Kolejny dzień zmagań na Igrzyskach Olimpijskich w Rio, kolejne złe sygnały docierają do nas. Czy nad tymi zawodami ciąży jakieś fatum?
Zawsze mi szkoda olimpijczyka w takiej sytuacji. Kontuzje, zwłaszcza gdy nie pozwalają na walkę o medal, są przygnębiające. Gorzej, gdy jesteś zdrowy i powinieneś wystąpić, ale nie możesz. Taką sytuację miał Konrad Czerniak. Nasz najlepszy pływak, medalista z MŚ w Szanghaju (2011 r.). Nie wystartował, bo został wykreślony z listy startowej. Gdy pomyłka wyszła na jaw, było za późno. Szans na podium Czerniak raczej nie miał. Wyniki oscylujące w trzeciej dziesiątce nie napawały optymizmem, ale sam fakt jest wystarczająco dołujący.

__Zestawienie__.
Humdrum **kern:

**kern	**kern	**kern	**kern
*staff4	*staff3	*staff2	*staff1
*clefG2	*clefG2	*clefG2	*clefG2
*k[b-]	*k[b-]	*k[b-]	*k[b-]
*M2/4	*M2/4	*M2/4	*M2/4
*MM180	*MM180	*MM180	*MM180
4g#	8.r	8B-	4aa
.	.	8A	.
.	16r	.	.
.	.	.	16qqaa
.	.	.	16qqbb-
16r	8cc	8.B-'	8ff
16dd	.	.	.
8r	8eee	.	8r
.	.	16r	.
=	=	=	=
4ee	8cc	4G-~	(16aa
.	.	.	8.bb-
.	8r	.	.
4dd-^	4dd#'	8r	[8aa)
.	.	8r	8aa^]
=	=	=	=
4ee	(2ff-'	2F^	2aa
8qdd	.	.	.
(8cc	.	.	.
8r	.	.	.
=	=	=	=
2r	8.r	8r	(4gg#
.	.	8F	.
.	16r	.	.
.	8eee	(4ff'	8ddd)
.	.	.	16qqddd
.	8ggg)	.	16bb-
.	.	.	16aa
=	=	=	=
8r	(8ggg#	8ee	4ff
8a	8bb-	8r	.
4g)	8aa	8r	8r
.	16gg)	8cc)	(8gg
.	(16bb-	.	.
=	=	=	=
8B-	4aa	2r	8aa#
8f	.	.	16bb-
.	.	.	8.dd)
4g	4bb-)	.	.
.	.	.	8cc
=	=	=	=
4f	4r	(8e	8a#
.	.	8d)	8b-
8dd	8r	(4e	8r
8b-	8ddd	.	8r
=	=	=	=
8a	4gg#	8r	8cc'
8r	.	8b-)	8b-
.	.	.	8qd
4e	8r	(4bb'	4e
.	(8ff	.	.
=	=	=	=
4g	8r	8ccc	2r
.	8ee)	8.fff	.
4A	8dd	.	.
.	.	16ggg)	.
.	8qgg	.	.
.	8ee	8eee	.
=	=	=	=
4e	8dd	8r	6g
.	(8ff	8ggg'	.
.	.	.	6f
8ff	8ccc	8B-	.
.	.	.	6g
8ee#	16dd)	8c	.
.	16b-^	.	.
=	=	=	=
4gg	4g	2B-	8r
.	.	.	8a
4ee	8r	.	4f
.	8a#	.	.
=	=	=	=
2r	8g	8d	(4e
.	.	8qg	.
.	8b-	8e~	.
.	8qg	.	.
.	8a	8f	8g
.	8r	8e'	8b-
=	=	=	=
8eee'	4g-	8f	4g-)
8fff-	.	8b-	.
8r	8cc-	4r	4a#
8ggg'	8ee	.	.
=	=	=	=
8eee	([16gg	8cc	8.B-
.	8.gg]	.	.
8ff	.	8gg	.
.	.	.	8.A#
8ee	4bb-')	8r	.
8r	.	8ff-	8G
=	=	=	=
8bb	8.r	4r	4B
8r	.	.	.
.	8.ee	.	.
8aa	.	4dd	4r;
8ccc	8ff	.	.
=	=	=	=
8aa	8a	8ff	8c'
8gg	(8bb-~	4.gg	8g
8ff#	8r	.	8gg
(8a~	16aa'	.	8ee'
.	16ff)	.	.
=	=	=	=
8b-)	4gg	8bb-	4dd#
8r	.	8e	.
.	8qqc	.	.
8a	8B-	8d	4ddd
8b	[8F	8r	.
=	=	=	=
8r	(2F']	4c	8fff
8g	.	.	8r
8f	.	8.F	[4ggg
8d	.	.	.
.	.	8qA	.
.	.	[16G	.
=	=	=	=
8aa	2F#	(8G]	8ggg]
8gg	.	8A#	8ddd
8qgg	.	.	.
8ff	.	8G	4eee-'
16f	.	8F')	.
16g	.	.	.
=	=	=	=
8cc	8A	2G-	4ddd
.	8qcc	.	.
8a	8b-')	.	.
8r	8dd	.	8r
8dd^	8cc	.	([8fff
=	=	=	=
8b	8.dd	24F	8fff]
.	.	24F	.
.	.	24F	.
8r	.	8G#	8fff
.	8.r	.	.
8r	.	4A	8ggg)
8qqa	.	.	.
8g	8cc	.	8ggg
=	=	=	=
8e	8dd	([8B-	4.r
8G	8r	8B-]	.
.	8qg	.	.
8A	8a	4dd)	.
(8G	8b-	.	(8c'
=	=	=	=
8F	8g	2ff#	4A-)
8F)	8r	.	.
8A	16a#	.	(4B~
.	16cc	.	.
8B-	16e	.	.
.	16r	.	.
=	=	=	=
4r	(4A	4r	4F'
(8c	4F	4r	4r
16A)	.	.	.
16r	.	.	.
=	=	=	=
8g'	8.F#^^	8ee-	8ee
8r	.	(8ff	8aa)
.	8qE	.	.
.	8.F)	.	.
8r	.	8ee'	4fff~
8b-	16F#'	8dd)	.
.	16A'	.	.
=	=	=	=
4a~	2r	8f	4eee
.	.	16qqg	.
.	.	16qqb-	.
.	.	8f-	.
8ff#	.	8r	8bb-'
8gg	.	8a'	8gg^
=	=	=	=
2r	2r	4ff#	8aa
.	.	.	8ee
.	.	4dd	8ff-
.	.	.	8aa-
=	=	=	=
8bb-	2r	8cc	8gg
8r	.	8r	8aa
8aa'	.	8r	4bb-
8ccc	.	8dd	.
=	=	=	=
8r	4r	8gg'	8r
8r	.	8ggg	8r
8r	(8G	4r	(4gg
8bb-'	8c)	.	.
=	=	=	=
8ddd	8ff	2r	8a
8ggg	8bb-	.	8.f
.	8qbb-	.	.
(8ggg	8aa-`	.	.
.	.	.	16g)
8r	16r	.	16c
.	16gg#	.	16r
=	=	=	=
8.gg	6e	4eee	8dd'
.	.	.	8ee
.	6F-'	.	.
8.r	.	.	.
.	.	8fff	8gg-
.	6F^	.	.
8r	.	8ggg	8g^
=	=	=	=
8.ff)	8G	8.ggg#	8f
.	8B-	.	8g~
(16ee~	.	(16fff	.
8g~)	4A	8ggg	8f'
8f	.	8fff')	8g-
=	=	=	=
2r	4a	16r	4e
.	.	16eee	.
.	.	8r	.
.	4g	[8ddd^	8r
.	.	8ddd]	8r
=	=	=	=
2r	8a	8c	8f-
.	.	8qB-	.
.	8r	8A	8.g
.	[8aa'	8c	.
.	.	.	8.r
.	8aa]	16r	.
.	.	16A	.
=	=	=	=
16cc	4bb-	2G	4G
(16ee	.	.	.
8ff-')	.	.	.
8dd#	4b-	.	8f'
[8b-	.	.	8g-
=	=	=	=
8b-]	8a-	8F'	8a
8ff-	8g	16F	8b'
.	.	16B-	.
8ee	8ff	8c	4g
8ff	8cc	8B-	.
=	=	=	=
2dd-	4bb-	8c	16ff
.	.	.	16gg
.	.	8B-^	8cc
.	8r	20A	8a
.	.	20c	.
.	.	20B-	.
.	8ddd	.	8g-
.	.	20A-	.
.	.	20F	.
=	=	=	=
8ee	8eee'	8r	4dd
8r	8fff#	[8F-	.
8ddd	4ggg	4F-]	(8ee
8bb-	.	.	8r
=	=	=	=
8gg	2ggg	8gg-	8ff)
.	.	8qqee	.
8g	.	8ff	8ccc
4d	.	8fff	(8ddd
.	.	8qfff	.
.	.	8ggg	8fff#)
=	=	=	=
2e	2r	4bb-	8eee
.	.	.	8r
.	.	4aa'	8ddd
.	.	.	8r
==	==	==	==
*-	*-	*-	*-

__Do zrobienia__.
- 1) Zmień w tekście o igrzyskach w Rio słowo „pływak” na „zawodnik” i przepisz ten tekst od słów „Zawsze mi szkoda” do słów „jest wystarczająco dołujący.”.
- 2) Kontynuuj tekst o igrzyskach w Rio, zaczynając po jego ostatnim zdaniu.

__Wyniki ćwiczeń__.
- 1)
Zawsze mi szkoda olimpijczyka w takiej sytuacji. Kontuzje, zwłaszcza gdy nie pozwalają na walkę o medal, są przygnębiające. Gorzej, gdy jesteś zdrowy i powinieneś wystąpić, ale nie możesz. Taką sytuację miał Konrad Czerniak. Nasz najlepszy zawodnik, medalista z MŚ w Szanghaju (2011 r.). Nie wystartował, bo został wykreślony z listy startowej. Gdy pomyłka wyszła na jaw, było za późno. Szans na podium Czerniak raczej nie miał. Wyniki oscylujące w trzeciej dziesiątce nie napawały optymizmem, ale sam fakt jest wystarczająco dołujący.

- 2)
NIE PRZEBRNĄŁ ELIMINACJI
Były błędy administracyjne, kontuzje i doping. Czas na fatalny występ. Zostajemy przy pływaniu. Nasza nadzieja medalowa – tak piszę o każdym olimpijczyku startującym w polskich barwach – Radosław Kawęcki. Wicemistrz świata na 200 metrów stylem grzbietowym odpadł już eliminacjach! Na swoim koronnym dystansie zajął dopiero 17 miejsce. Przeżyłbym fakt, że to wypadek losowy ale nie jest on jedyny. Wcześniej z IO odpadł inny medalista MŚ – Jan Świtkowski. Ten dzień z pewnością nie należy do naszych zawodników.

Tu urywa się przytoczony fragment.